Quello dello scorporo delle spese per la Difesa dalla tenaglia dei parametri di stabilità è una ulteriore iniziativa che il ministro sta portando avanti in un percorso complessivo a sostegno dell’architettura militare italiana ed europea. E per il generale Leonardo Tricarico, è una buona notizia
Non si può non condividere, e plaudire, a questa ulteriore iniziativa di Guido Crosetto andata a buon fine con lo scorporo delle spese per la Difesa dalla tenaglia dei parametri di stabilità, destinati però nel tempo a rafforzare la loro cifra di fiscalità e rigore.
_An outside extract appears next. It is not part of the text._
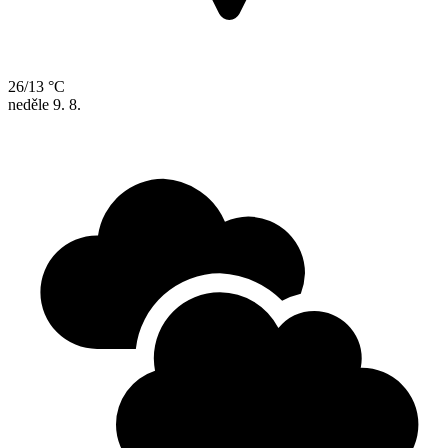
26/13 °C
neděle
9. 8.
Ulteriore iniziativa, perché il ministro della Difesa sta mettendo mano – auspicabilmente in maniera non casuale – ad una serie di argomenti considerati finora tabù, nervi scoperti del sistema Italia da non sfiorare, quali l’esportazione dei materiali di armamento e la giustizia.
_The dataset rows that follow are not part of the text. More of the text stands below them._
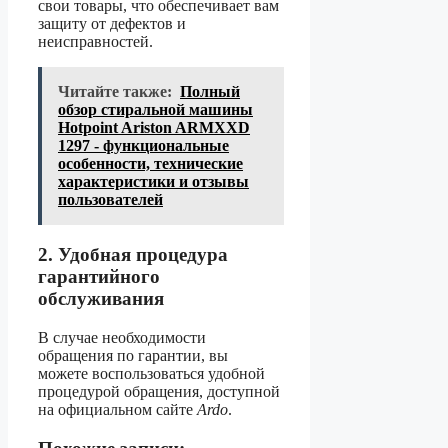
свои товары, что обеспечивает вам
защиту от дефектов и
неисправностей.
Читайте также:
Полный
обзор стиральной машины
Hotpoint Ariston ARMXXD
1297 - функциональные
особенности, технические
характеристики и отзывы
пользователей
2. Удобная процедура
гарантийного
обслуживания
В случае необходимости
обращения по гарантии, вы
можете воспользоваться удобной
процедурой обращения, доступной
на официальном сайте
Ardo
.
Che i temi evocati fossero polvere destinata a restare sotto il tappeto lo si è capito subito dalle reazioni scomposte, ed emblematiche di una politica che privilegia la rissa sistematica e puntuale agli approfondimenti la cui necessità dovrebbe essere fuori discussione.
Francamente è difficile comprendere come di fronte a parole sovversive – non c’è altra possibile lettura – pronunciate pubblicamente da alcuni magistrati si preferisca mettere in stato di accusa chi ha denunciato il fatto più che cercare di capire il grado di infezione nel corpo della magistratura.
Tutto ciò considerato, vi è da augurarsi che quelli di Crosetto siano solo i primi passi di un percorso da coprire nell’arco della legislatura.
E per quanto attiene in particolare alle spese per la difesa, numerosi sono gli interventi da cantierare, a cominciare dall’entità del bilancio della Difesa, da quel fatidico 2% del Pil che la Nato sta da tempo reclamando. Largamente inascoltata.
La sensazione, forse il concreto rischio, è che gli Stati Uniti, laddove dovessero cadere ancora in mano a Trump, possano dar seguito alle minacce di un sostanziale disimpegno fatto balenare fin troppo esplicitamente in più di una occasione.
A quel punto i parametri di condivisione degli oneri andrebbero rivisti a livelli ben più robusti ed il 2% potrebbe non rappresentare neppure la soglia minima di impegno.
La spesa poi andrebbe riqualificata, rispondendo alla semplice domanda di che cosa serva veramente per edificare una difesa comune.
Oggi ogni paese pensa a sé stesso, se si dovessero sommare aritmeticamente e geometricamente gli eserciti dei 27 membri se ne ricaverebbe uno strumento multiforme, incompleto, in alcune articolazioni ridondante in altre deficitario, non sempre interfacciabile nelle varie capacità, un’orchestra che non ha mai suonato insieme, dotata di strumenti uno diverso dall’altro, probabilmente divisi sullo spartito da interpretare nelle varie circostanze.
Ma ancor prima di una razionalizzazione complessiva, andrebbe scritta ex novo una dottrina di impiego della forza che possa attagliarsi con gli scenari per i quali ormai anche la fantasia viene spesso superata dalla realtà, andrebbe operato uno sforzo progettuale comune atto a conferire efficacia e flessibilità alle future forze armate.
Solo a valle di una fase concettuale di tale portata si potrà avere la percezione precisa di come impiegare le risorse, non prima.
Invece oggi tutto è lasciato alla perspicacia, alle intuizioni ed alle decisioni più o meno oculate di ogni singolo paese. Quando non agli interessi di carattere industriale, gli unici oggi capaci di generare progetti comunitari ma che pur sempre restano espressione di scelte incubate e sviluppate fuori dagli Stati maggiori.
Ecco perché spendere oggi risorse per la Difesa è un esercizio alquanto complesso, da incardinare saldamente nell’alveo di una progettazione coerente con i variegati scenari di crisi e con un occhio sempre rivolto ad uno strumento militare comune.